Available data:

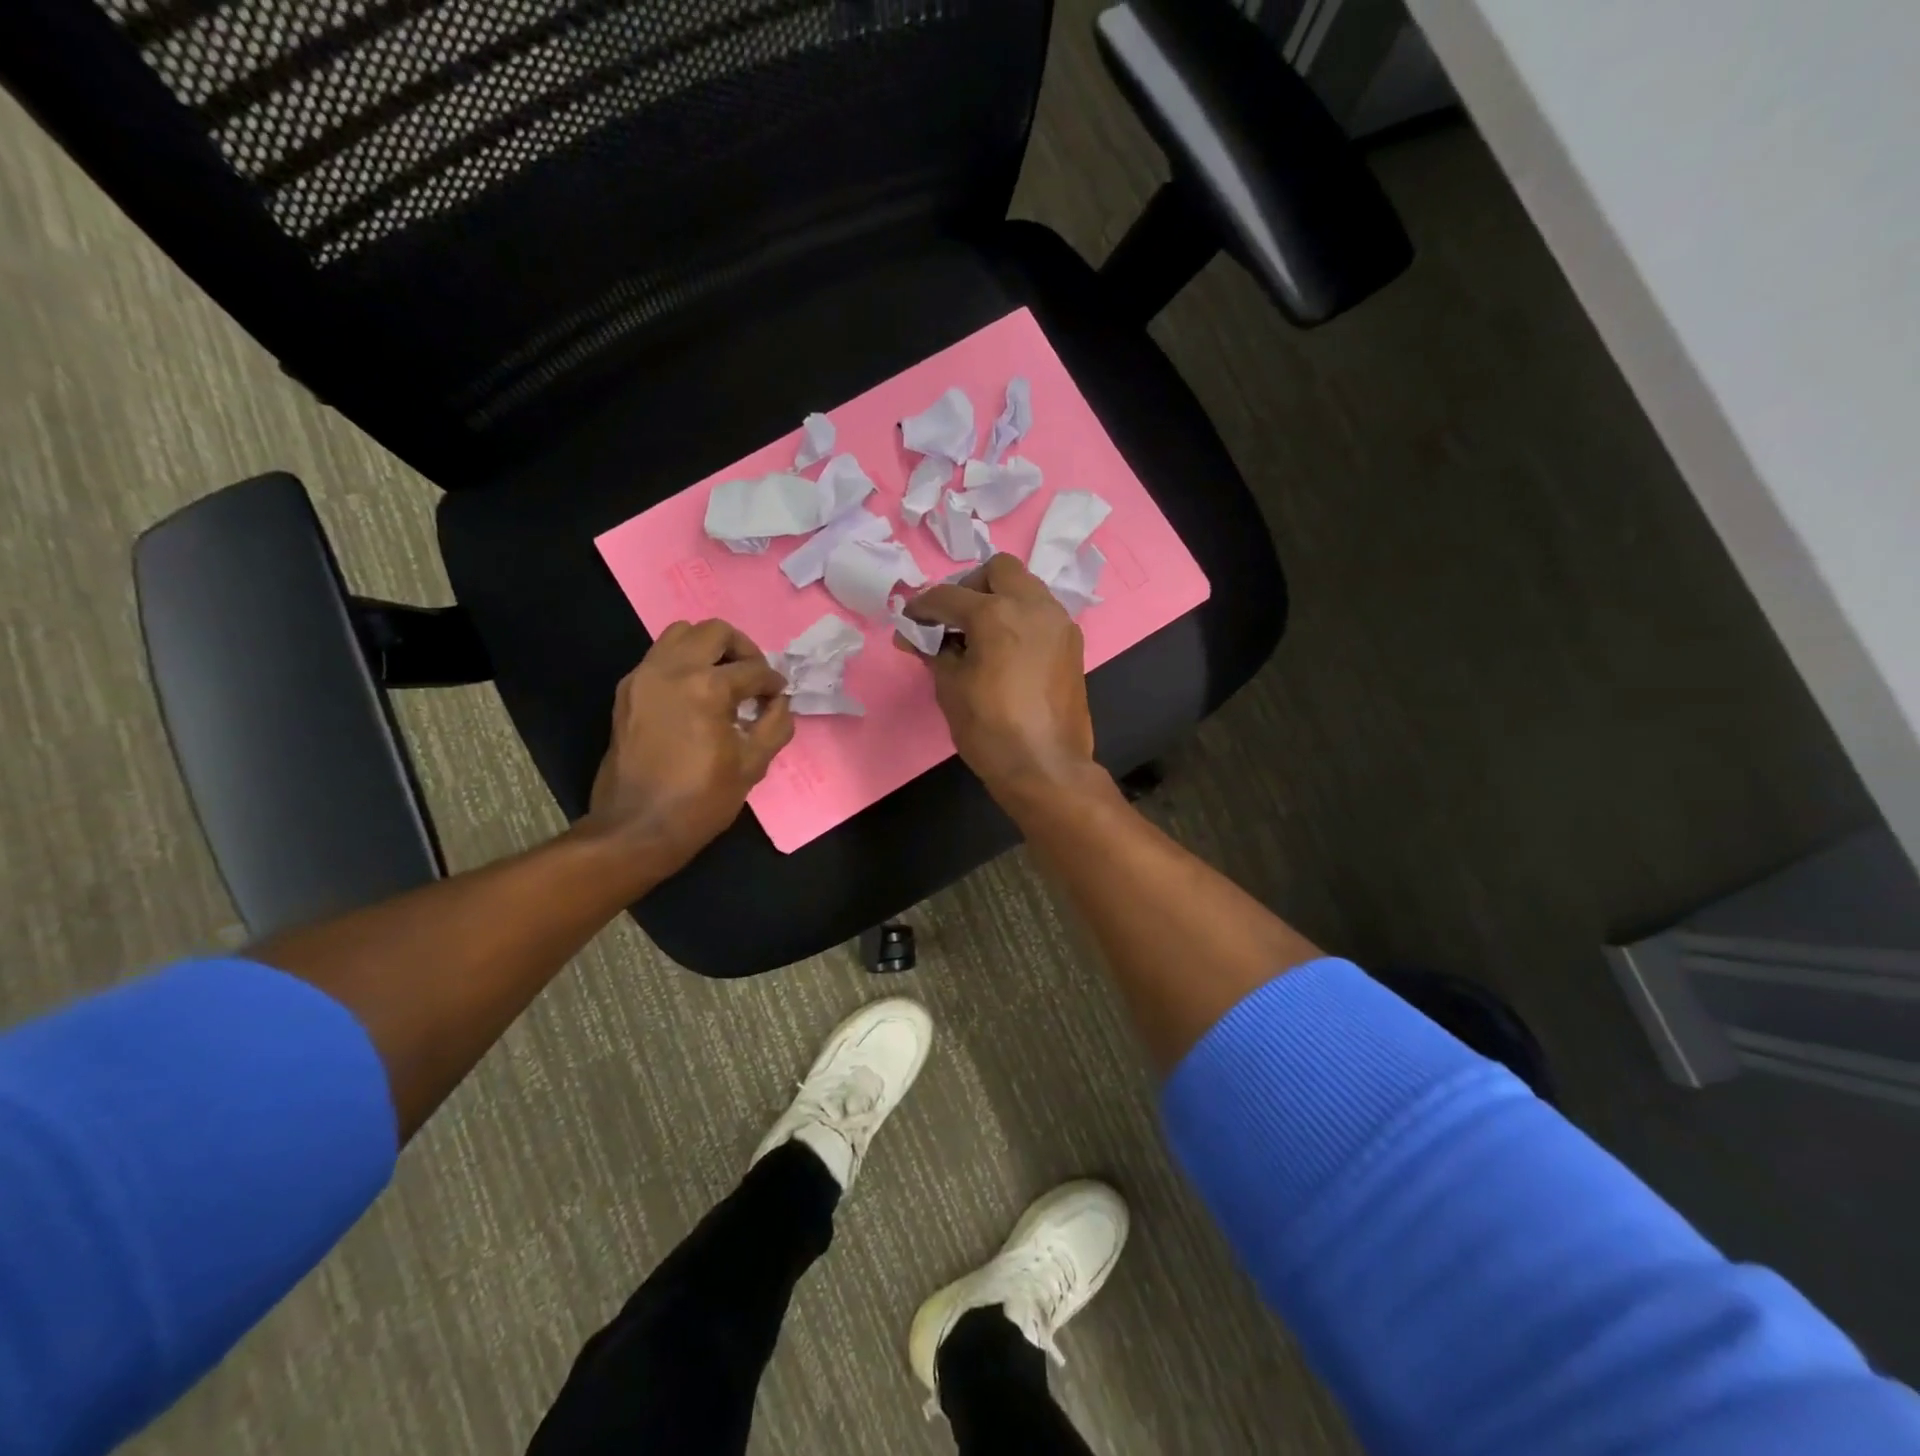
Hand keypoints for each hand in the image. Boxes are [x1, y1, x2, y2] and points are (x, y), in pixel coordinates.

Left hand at [585, 619, 792, 871]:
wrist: (637, 827)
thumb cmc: (701, 800)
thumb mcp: (753, 765)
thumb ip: (775, 724)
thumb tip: (780, 702)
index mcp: (707, 687)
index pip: (753, 669)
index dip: (773, 682)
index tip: (779, 695)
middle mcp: (671, 670)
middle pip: (714, 632)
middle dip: (742, 649)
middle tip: (753, 677)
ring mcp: (643, 677)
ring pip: (680, 634)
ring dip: (707, 648)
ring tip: (723, 679)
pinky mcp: (627, 691)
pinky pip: (658, 657)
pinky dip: (682, 663)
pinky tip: (695, 695)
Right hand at [896, 554, 1095, 802]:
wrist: (1046, 767)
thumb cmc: (990, 729)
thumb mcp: (950, 688)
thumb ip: (934, 652)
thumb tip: (918, 637)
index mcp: (997, 614)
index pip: (949, 596)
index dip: (922, 608)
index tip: (910, 623)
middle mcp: (1033, 606)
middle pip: (998, 570)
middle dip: (970, 586)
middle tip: (954, 619)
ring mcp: (1059, 622)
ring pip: (1026, 587)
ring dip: (1000, 599)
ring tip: (980, 634)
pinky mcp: (1072, 643)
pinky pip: (1042, 612)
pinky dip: (1021, 618)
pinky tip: (1006, 649)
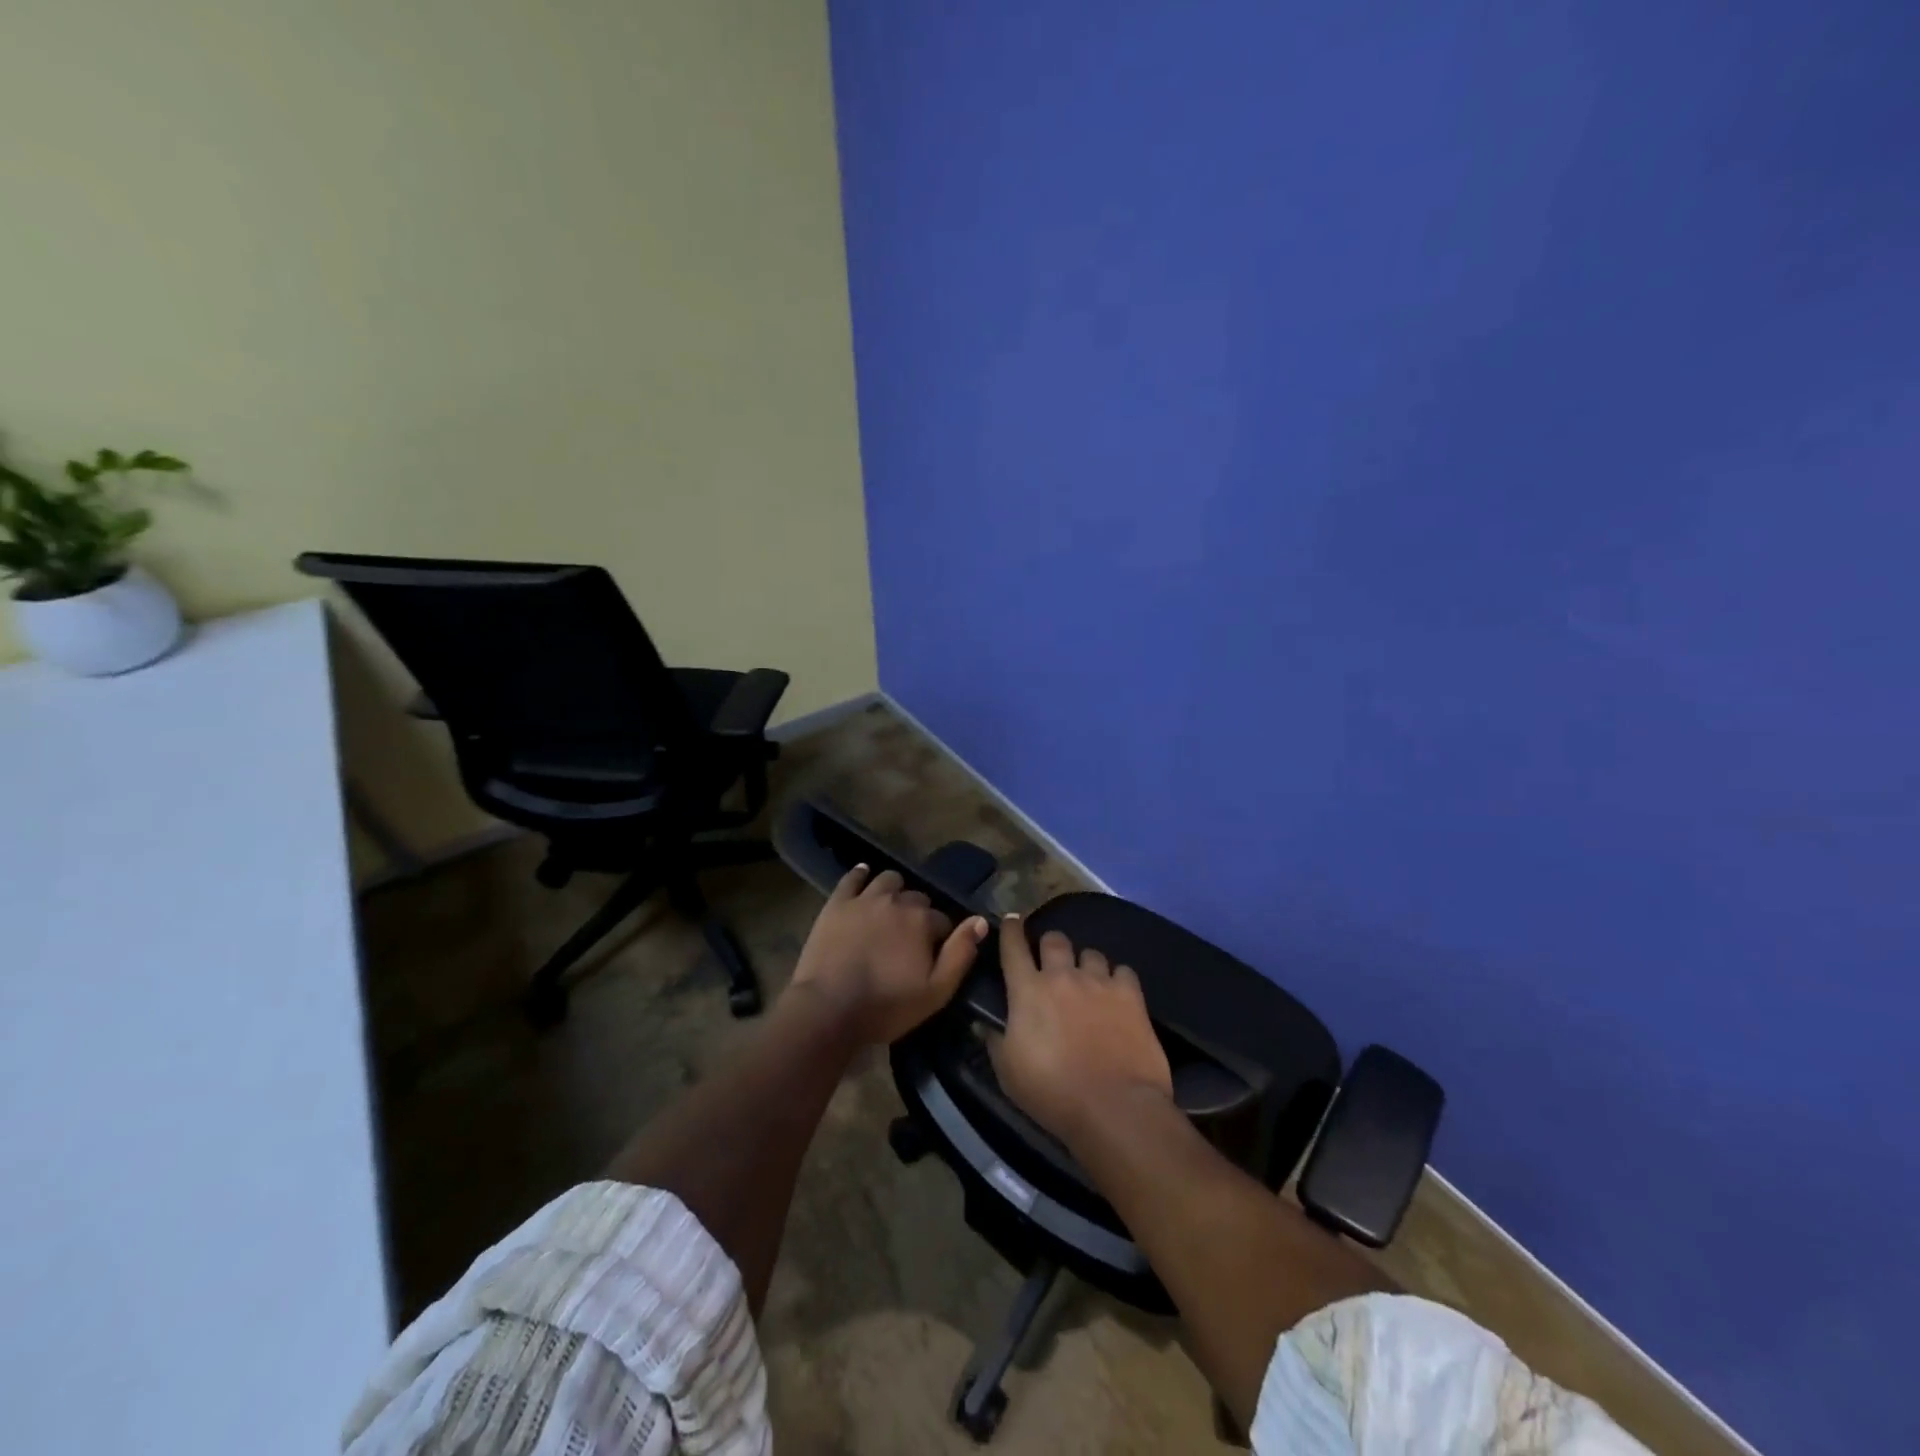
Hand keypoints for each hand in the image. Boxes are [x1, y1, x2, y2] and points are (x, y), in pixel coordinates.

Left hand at [788, 865, 988, 1044]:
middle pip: (917, 898)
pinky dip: (861, 875)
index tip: (932, 954)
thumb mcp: (936, 991)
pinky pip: (852, 878)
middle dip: (918, 913)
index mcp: (922, 921)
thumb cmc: (886, 1006)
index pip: (943, 920)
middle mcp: (897, 901)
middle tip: (909, 937)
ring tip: (890, 909)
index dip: (941, 937)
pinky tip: (863, 876)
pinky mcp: (837, 903)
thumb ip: (961, 953)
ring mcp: (864, 899)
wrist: (828, 1009)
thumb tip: (980, 921)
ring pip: (888, 880)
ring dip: (895, 891)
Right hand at [988, 915, 1173, 1143]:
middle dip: (1050, 945)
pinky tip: (1118, 994)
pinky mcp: (1131, 995)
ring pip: (1090, 953)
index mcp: (1028, 990)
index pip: (1013, 946)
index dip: (1011, 929)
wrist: (1114, 1107)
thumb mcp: (1008, 1073)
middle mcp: (1062, 976)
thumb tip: (983, 1023)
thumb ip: (994, 1040)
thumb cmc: (1052, 1093)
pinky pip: (1123, 971)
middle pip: (1054, 940)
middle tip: (1051, 963)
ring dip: (1085, 964)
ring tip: (1088, 982)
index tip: (1011, 920)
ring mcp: (1099, 982)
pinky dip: (1118, 979)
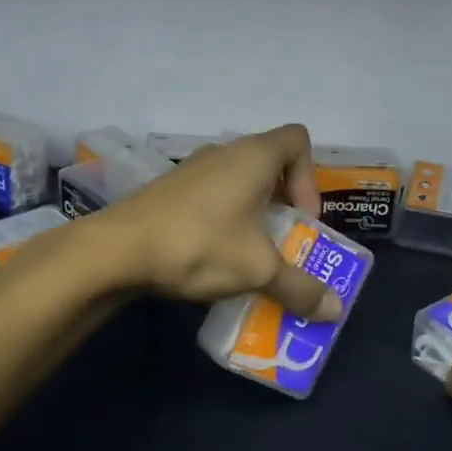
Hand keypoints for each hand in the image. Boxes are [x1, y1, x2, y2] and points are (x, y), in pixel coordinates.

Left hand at [98, 123, 342, 320]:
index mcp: (253, 156)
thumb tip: (335, 310)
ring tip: (252, 256)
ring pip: (238, 184)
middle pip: (270, 164)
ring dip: (253, 216)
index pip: (298, 140)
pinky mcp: (169, 191)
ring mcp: (192, 170)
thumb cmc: (200, 244)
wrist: (116, 250)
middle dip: (284, 204)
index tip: (302, 217)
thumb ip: (300, 288)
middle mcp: (224, 153)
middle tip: (285, 242)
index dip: (310, 177)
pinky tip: (215, 258)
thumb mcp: (258, 270)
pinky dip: (224, 221)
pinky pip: (211, 198)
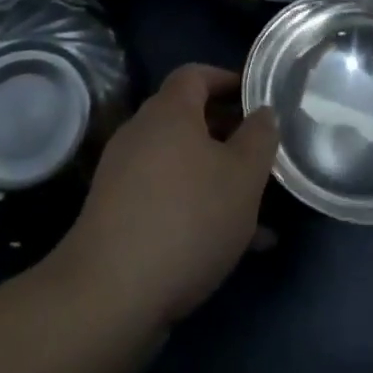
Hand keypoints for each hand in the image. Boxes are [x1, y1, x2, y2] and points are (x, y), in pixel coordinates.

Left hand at [53, 64, 277, 329]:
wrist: (109, 298)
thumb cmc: (187, 219)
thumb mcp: (244, 176)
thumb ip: (260, 137)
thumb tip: (263, 112)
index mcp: (169, 111)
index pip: (196, 74)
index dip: (228, 80)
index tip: (256, 98)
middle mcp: (141, 134)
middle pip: (189, 120)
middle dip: (228, 135)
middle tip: (261, 155)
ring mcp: (124, 177)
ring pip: (182, 166)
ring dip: (217, 180)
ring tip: (259, 212)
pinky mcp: (116, 218)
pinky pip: (167, 200)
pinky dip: (197, 211)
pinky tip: (232, 248)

Task to complete: Output the data above exactly, beginning at its first line and ending with the line that holds "pinky dip: (682, 663)". Leave out the pictures and add nothing.

Task response:
Hand keypoints for each hand in the image. Boxes are [x1, y1, x2, y2] and points are (x, y), in pixel coordinates.

Left hand at [585, 619, 792, 871]:
wrist: (637, 827)
thumb cmc: (701, 800)
thumb mcp: (753, 765)
thumb ip: (775, 724)
thumb tip: (780, 702)
index mcp: (707, 687)
index pip: (753, 669)
index dip: (773, 682)
index tip: (779, 695)
middle mcp: (671, 670)
middle pip: (714, 632)
middle dip: (742, 649)
middle tip: (753, 677)
ring mcp: (643, 677)
ring pip: (680, 634)
ring dip: (707, 648)
ring tip: (723, 679)
pinky mcp: (627, 691)
pinky pip: (658, 657)
pinky dip: (682, 663)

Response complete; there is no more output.